What the task asks -> Collect each line of the items below that contains the string "this" and copy those lines out in full.
╭─ Data records
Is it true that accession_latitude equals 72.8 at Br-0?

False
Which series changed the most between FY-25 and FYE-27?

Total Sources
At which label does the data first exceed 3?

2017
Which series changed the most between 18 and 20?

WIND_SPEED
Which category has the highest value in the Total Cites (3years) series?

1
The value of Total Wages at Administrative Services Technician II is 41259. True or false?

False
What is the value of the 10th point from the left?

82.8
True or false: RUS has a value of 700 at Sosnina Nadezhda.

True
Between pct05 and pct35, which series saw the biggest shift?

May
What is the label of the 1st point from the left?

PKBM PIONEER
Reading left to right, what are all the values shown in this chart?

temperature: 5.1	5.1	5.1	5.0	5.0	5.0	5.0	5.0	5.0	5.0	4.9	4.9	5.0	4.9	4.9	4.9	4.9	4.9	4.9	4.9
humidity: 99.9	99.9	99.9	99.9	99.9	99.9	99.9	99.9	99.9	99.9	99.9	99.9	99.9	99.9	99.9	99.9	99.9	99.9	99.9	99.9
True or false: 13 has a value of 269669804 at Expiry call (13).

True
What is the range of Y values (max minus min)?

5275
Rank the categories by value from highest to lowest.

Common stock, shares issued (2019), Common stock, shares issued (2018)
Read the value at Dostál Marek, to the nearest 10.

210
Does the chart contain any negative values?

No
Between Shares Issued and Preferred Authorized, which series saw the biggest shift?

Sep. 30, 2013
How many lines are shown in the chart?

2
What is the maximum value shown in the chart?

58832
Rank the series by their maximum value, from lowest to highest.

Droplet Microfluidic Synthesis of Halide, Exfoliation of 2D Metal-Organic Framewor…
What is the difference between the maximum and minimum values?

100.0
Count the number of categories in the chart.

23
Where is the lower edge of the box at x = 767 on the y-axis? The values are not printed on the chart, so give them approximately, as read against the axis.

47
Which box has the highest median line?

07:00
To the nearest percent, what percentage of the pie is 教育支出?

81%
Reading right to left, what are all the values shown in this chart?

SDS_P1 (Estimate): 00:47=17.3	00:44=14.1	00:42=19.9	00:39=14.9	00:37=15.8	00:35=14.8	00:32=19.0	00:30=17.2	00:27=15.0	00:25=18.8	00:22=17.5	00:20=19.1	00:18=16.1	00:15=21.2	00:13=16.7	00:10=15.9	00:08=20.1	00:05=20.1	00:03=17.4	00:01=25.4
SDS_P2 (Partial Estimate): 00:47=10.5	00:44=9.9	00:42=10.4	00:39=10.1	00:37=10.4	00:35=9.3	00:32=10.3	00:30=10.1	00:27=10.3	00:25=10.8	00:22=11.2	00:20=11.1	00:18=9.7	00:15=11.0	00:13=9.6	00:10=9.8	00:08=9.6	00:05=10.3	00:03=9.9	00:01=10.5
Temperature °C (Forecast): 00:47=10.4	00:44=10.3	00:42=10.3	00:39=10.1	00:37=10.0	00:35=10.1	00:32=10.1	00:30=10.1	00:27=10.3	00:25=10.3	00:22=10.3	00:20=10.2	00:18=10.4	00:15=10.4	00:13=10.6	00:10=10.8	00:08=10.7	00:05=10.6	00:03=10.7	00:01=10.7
╰─
Written reply ->
Reading left to right, what are all the values shown in this chart?
Reading right to left, what are all the values shown in this chart?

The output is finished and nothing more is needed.